Rheinmetall Aktie: 51 Milliarden Bewertung
Rheinmetall erholt sich leicht von Kursverlusten, während eine Übernahmewelle die europäische Verteidigungsindustrie grundlegend umgestaltet.

- Thales und Renk kaufen gezielt zu
- Rheinmetall-Kurs erholt sich vom Jahrestief
- Branchenfokus wechselt zu Kapazitäten
- 200-Tage-Linie bleibt große Hürde
Rüstungsaktien lebten lange von einer vagen Hoffnung auf neue Staatsaufträge. Diese Zeiten sind vorbei. Heute fressen die großen Fische die kleinen. Mitten in diesem Wandel versucht Rheinmetall, das schwache Börsenjahr abzuschütteln. Am Montag kletterte das Papier auf 1.109,60 Euro. Ein Plus von rund einem Prozent. Kein Grund zum Jubeln, aber ein wichtiges Signal.
M&A-Fieber erfasst den Sektor
Eine bemerkenswerte Übernahmewelle rollt durch Europa. Thales schnappt sich den Unterwasserspezialisten Exail. Renk kauft das britische Unternehmen David Brown Defence. Die europäische Verteidigungsindustrie sortiert ihre Reihen neu. Große Konzerne zahlen mittlerweile saftige Aufschläge für strategische Zukäufe.

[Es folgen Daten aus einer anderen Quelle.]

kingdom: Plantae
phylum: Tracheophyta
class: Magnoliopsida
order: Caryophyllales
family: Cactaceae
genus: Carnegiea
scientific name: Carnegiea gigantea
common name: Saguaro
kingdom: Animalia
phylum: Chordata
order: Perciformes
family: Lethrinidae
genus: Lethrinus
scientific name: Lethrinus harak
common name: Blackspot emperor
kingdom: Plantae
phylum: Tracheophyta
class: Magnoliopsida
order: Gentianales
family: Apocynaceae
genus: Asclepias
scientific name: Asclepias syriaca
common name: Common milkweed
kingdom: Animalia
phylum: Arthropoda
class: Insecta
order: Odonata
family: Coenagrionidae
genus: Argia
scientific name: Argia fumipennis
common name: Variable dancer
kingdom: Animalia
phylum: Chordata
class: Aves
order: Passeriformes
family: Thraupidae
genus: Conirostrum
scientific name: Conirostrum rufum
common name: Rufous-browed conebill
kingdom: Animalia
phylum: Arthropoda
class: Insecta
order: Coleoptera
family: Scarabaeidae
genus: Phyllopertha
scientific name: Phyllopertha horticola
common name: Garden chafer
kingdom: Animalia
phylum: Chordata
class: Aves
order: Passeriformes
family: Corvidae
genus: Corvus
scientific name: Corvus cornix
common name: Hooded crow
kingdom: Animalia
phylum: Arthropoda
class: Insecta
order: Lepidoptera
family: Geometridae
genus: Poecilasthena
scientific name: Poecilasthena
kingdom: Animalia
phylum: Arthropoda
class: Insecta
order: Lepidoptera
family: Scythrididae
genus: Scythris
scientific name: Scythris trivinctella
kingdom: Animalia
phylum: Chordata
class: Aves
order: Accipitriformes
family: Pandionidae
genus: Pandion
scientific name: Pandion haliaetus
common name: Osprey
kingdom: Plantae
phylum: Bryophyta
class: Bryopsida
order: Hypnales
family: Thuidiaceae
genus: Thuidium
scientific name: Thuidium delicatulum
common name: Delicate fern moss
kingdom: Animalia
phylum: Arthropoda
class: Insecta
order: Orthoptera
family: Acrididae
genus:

Das ändert die Spielregeln. Rheinmetall bringt aktuell knapp 51 Milliarden Euro auf die Waage. Wenn Konkurrenten teuer zukaufen, rückt die fundamentale Bewertung des Düsseldorfer Konzerns in ein neues Licht. Rüstung gilt nicht länger als politisch heikel. Sie ist eine industrielle Kernkompetenz. Die Auftragsbücher im militärischen Fahrzeugbau quellen über. Das hebt den Sektor deutlich vom schwachen industriellen Restumfeld ab.
Der weite Weg aus dem Kurskeller
Trotz der Aufbruchstimmung in der Branche brauchen Rheinmetall-Aktionäre gute Nerven. Seit Jahresbeginn brach der Kurs um exakt 30,71 Prozent ein. Der Abstand zum Rekordhoch vom vergangenen September bleibt mit über 44 Prozent gewaltig.
Immerhin zeichnet sich ein Boden ab. Ende Juni rutschte die Aktie auf ein Tief von 902,50 Euro. Seitdem legte der Kurs in wenigen Tagen wieder um 14,10 Prozent zu. Anleger kaufen offenbar gezielt, sobald der Preis unter die Marke von 1.000 Euro fällt. Der Markt testet das Fundament.
Strukturwandel statt Strohfeuer
Der Fokus der Börse verschiebt sich spürbar. Niemand kauft mehr blind nach jeder einzelnen Liefermeldung. Investoren schauen auf die langfristige Aufstellung. Nato-Generalsekretär Mark Rutte fordert lautstark höhere europäische Rüstungsinvestitionen. Rheinmetall baut parallel dazu die eigene Munitionsproduktion massiv aus.
Der verrückte Hype des Vorjahres weicht einer nüchternen Realität. Jetzt zählen echte Kapazitäten und strategische Allianzen. Mit einem RSI-Wert von 48,1 schwimmt die Aktie im neutralen Bereich. Sie ist weder heiß gelaufen noch völlig ausgebombt.
Die entscheidende Hürde liegt nun ohnehin deutlich höher. Der 200-Tage-Durchschnitt verläuft bei 1.535,05 Euro. Um diesen massiven Widerstand zu knacken, reicht das aktuelle Fusionsfieber allein kaum aus. Die industrielle Konsolidierung stützt den Kurs nach unten ab. Echte Kursfantasie entsteht aber erst, wenn Rheinmetall diese tiefgreifende Branchenwende in dauerhaft höhere Margen übersetzt.